Problem description:
An acceptable response holds only the line containing "SPONSORED BY" and every line after it to the end of the records, each reproduced exactly.

#### Extracted information ####

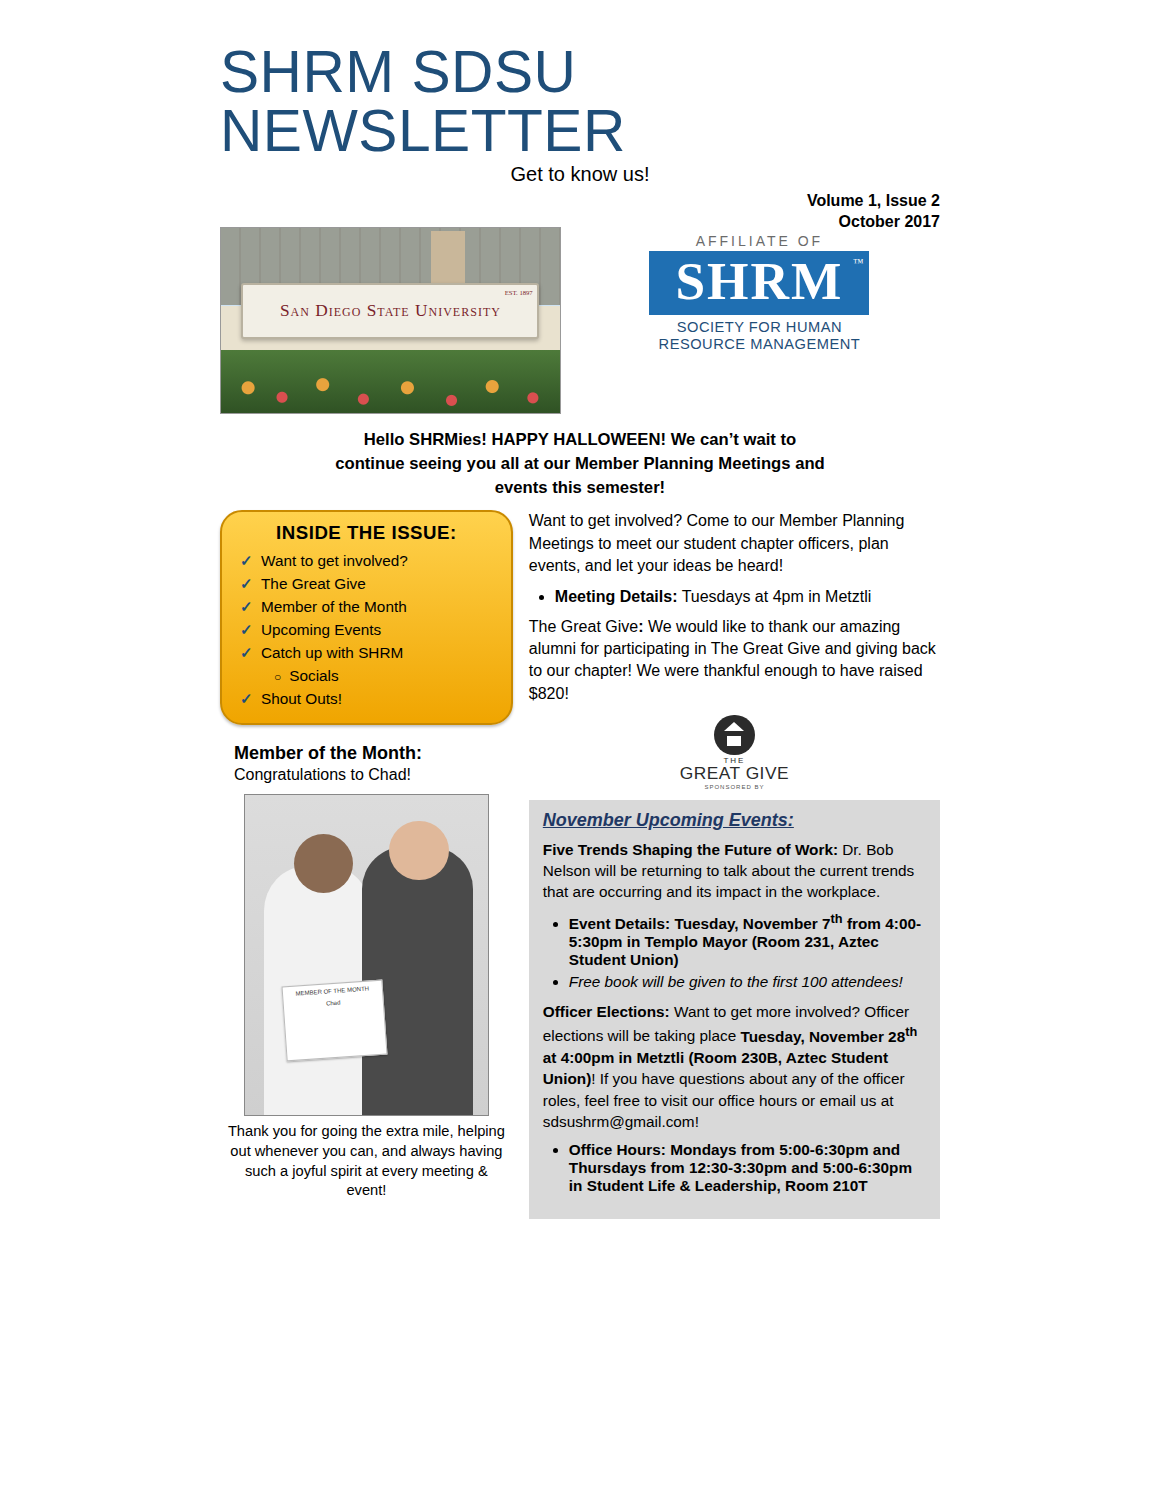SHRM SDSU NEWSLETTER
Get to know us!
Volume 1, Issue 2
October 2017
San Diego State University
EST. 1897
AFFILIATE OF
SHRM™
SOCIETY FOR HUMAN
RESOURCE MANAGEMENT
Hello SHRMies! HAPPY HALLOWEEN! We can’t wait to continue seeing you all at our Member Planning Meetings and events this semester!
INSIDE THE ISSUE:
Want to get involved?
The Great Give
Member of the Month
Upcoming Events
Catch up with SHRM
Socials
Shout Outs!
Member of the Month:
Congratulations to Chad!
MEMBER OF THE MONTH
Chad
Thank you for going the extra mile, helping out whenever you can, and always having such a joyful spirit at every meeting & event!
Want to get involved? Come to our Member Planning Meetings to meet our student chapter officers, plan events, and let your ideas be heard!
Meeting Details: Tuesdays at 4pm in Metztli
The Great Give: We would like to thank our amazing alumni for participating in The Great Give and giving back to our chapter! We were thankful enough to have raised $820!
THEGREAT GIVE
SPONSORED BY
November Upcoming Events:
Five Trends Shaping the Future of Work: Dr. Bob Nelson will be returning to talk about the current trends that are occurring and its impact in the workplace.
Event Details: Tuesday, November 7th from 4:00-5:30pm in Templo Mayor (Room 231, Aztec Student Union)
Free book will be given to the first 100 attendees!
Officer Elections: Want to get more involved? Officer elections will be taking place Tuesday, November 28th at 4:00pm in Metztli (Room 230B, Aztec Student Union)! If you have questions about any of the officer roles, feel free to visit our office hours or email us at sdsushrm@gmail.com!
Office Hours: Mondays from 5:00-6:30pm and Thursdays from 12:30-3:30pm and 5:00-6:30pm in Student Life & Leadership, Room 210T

####

Expected answer:
SPONSORED BY
November Upcoming Events:
Five Trends Shaping the Future of Work: Dr. Bob Nelson will be returning to talk about the current trends that are occurring and its impact in the workplace.
Event Details: Tuesday, November 7th from 4:00-5:30pm in Templo Mayor (Room 231, Aztec Student Union)
Free book will be given to the first 100 attendees!
Officer Elections: Want to get more involved? Officer elections will be taking place Tuesday, November 28th at 4:00pm in Metztli (Room 230B, Aztec Student Union)! If you have questions about any of the officer roles, feel free to visit our office hours or email us at sdsushrm@gmail.com!
Office Hours: Mondays from 5:00-6:30pm and Thursdays from 12:30-3:30pm and 5:00-6:30pm in Student Life & Leadership, Room 210T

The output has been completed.